Quote the records below word for word, please, from the very first line through the one that contains "onbegaanbare gebieden, zoals", and nothing beyond it.

(Collected data)
* * * * * * *

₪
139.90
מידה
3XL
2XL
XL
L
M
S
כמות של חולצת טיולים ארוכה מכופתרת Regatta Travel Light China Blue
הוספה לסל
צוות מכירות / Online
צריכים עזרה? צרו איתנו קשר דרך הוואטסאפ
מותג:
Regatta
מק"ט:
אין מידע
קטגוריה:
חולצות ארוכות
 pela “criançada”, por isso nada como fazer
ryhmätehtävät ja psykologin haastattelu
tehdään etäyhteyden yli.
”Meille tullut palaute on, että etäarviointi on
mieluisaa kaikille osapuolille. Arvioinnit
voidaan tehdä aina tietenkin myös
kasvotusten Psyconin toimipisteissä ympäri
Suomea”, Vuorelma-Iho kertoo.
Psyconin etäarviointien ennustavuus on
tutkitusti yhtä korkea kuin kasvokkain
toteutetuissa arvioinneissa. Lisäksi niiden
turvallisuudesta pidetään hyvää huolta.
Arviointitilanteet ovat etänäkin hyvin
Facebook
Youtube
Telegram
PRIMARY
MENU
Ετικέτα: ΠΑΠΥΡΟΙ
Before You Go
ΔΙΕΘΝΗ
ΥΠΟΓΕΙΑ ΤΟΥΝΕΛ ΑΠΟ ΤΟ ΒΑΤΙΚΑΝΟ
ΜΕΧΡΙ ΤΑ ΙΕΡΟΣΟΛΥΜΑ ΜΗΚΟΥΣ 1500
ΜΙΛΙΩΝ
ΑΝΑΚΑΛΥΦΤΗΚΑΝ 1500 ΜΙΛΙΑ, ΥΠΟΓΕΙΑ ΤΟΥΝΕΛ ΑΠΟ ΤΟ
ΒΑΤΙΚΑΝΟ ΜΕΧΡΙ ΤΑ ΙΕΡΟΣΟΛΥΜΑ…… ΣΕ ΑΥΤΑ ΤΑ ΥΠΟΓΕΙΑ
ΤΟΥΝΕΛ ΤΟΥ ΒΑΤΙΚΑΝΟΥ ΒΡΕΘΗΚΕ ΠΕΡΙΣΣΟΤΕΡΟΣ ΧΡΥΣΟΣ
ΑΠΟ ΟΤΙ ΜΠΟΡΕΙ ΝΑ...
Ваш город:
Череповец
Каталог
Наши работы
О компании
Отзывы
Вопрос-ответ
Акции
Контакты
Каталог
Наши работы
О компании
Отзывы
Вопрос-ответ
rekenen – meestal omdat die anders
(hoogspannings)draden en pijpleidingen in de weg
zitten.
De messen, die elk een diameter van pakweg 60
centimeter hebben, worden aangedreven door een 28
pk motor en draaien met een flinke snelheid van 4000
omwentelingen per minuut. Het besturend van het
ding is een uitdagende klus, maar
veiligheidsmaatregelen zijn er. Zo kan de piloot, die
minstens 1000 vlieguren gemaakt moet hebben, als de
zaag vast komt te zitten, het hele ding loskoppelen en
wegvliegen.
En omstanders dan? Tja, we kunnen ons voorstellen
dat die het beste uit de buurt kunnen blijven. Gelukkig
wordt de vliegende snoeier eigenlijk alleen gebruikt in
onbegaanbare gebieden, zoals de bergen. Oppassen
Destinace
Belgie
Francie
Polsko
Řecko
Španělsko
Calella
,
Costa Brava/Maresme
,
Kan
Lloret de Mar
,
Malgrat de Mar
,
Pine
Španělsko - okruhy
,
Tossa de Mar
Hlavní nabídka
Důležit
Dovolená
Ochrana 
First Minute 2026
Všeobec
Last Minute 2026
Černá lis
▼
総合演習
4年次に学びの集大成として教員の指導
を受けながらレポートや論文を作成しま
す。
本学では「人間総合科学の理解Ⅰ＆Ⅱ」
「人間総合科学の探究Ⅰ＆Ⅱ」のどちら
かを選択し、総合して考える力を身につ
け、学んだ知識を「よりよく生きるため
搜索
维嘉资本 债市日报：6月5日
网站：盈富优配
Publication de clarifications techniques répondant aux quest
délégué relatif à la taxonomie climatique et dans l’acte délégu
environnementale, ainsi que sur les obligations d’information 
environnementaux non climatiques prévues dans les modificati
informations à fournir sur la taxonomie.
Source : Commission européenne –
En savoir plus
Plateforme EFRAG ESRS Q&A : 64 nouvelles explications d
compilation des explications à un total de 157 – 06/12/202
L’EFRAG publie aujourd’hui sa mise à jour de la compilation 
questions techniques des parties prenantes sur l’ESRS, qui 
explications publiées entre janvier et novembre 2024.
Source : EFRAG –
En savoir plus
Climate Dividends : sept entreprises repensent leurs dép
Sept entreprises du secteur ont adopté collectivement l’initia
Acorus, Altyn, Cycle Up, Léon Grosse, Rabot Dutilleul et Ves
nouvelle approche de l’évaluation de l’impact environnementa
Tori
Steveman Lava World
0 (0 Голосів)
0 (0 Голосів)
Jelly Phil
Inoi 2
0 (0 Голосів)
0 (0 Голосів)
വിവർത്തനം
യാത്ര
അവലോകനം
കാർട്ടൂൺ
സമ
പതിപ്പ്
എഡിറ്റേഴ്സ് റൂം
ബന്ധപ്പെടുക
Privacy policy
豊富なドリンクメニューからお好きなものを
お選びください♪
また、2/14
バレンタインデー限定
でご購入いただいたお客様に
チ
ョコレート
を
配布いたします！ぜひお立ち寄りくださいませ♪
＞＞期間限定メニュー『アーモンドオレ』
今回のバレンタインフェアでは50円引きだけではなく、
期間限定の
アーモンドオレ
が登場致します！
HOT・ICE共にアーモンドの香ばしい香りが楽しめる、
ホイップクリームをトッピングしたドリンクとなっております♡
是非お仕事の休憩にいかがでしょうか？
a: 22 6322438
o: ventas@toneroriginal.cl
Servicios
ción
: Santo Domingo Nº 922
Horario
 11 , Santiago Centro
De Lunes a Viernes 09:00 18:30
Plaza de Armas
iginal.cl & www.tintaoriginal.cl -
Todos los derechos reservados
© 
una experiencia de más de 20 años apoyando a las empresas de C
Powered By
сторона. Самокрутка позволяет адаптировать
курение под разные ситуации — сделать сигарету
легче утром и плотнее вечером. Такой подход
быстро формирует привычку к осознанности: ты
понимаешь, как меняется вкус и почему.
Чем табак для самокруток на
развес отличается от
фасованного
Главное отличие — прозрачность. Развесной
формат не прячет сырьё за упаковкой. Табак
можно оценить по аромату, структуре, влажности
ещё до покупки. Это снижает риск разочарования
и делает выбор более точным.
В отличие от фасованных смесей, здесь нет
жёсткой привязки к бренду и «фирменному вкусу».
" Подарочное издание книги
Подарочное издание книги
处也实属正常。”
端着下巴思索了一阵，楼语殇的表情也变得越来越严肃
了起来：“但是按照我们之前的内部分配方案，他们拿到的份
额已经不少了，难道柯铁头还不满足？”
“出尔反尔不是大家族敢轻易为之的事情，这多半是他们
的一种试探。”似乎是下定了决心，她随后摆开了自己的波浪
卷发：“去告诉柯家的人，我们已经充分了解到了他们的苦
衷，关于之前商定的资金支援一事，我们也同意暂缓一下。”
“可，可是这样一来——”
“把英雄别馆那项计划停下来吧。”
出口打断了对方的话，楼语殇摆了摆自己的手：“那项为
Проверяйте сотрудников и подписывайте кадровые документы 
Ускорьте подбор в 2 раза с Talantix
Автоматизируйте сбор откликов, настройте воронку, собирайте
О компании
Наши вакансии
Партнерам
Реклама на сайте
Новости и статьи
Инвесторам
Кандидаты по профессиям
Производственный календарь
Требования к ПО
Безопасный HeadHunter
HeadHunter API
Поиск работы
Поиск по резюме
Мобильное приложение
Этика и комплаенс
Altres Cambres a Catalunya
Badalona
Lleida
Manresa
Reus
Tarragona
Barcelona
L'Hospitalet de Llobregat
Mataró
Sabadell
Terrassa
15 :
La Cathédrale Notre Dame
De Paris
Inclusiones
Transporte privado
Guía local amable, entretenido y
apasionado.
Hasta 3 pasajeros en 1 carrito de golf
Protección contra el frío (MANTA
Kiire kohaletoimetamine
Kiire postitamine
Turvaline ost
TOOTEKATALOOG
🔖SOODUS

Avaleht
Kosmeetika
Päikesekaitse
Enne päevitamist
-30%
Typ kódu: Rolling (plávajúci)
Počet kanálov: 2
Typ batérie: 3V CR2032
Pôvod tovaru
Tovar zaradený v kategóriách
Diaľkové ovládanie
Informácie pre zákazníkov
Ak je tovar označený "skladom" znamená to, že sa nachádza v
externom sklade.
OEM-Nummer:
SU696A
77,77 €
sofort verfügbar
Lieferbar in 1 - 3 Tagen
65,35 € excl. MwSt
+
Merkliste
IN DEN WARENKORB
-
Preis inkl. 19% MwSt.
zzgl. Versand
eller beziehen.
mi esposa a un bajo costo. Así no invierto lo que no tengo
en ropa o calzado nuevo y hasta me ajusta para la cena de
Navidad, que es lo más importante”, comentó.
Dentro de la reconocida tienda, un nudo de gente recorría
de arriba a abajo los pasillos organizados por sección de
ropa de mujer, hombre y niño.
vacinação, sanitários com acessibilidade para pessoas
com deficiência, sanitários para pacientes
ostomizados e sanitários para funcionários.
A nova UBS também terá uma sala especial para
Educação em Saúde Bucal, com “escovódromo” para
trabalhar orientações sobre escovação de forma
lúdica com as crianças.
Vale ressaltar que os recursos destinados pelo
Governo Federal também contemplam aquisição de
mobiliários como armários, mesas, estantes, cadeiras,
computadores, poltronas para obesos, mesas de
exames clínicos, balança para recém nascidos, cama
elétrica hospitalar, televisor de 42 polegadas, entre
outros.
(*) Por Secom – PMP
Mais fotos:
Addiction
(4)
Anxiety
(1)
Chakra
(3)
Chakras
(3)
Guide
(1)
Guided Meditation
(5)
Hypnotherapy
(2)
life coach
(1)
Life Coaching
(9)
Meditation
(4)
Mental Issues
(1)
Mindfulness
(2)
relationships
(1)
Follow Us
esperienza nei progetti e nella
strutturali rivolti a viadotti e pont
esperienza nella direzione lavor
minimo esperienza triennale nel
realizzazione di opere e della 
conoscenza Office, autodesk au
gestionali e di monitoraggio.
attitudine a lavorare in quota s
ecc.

* * * * * * *

> **Solution below**:
₪
139.90
מידה
3XL
2XL
XL
L
M
S
כמות של חולצת טיולים ארוכה מכופתרת Regatta Travel Light China Blue
הוספה לסל
צוות מכירות / Online
צריכים עזרה? צרו איתנו קשר דרך הוואטסאפ
מותג:
Regatta
מק"ט:
אין מידע
קטגוריה:
חולצות ארוכות
 pela “criançada”, por isso nada como fazer
ryhmätehtävät ja psykologin haastattelu
tehdään etäyhteyden yli.
”Meille tullut palaute on, että etäarviointi on
mieluisaa kaikille osapuolille. Arvioinnit
voidaan tehdä aina tietenkin myös
kasvotusten Psyconin toimipisteissä ympäri
Suomea”, Vuorelma-Iho kertoo.
Psyconin etäarviointien ennustavuus on
tutkitusti yhtä korkea kuin kasvokkain
toteutetuissa arvioinneissa. Lisäksi niiden
turvallisuudesta pidetään hyvää huolta.
Arviointitilanteet ovat etänäkin hyvin
Facebook
Youtube
Telegram
PRIMARY
MENU
Ετικέτα: ΠΑΠΥΡΟΙ
Before You Go
ΔΙΕΘΝΗ
ΥΠΟΓΕΙΑ ΤΟΥΝΕΛ ΑΠΟ ΤΟ ΒΑΤΙΚΑΝΟ
ΜΕΧΡΙ ΤΑ ΙΕΡΟΣΟΛΥΜΑ ΜΗΚΟΥΣ 1500
ΜΙΛΙΩΝ
ΑΝΑΚΑΛΥΦΤΗΚΑΝ 1500 ΜΙΛΙΑ, ΥΠΟΓΕΙΑ ΤΟΥΝΕΛ ΑΠΟ ΤΟ
ΒΑΤΙΚΑΝΟ ΜΕΧΡΙ ΤΑ ΙΕΡΟΣΟΛΥΜΑ…… ΣΕ ΑΥΤΑ ΤΑ ΥΠΟΓΕΙΑ
ΤΟΥΝΕΛ ΤΟΥ ΒΑΤΙΚΑΝΟΥ ΒΡΕΘΗΚΕ ΠΕΡΙΣΣΟΤΕΡΟΣ ΧΡΥΣΟΣ
ΑΠΟ ΟΤΙ ΜΠΟΡΕΙ ΝΑ...
Ваш город:
Череповец
Каталог
Наши работы
О компании
Отзывы
Вопрос-ответ
Акции
Контакты
Каталог
Наши работы
О компании
Отзывы
Вопрос-ответ
rekenen – meestal omdat die anders
(hoogspannings)draden en pijpleidingen in de weg
zitten.
De messen, die elk een diameter van pakweg 60
centimeter hebben, worden aangedreven door een 28
pk motor en draaien met een flinke snelheid van 4000
omwentelingen per minuut. Het besturend van het
ding is een uitdagende klus, maar
veiligheidsmaatregelen zijn er. Zo kan de piloot, die
minstens 1000 vlieguren gemaakt moet hebben, als de
zaag vast komt te zitten, het hele ding loskoppelen en
wegvliegen.
En omstanders dan? Tja, we kunnen ons voorstellen
dat die het beste uit de buurt kunnen blijven. Gelukkig
wordt de vliegende snoeier eigenlijk alleen gebruikt in
onbegaanbare gebieden, zoals de bergen. Oppassen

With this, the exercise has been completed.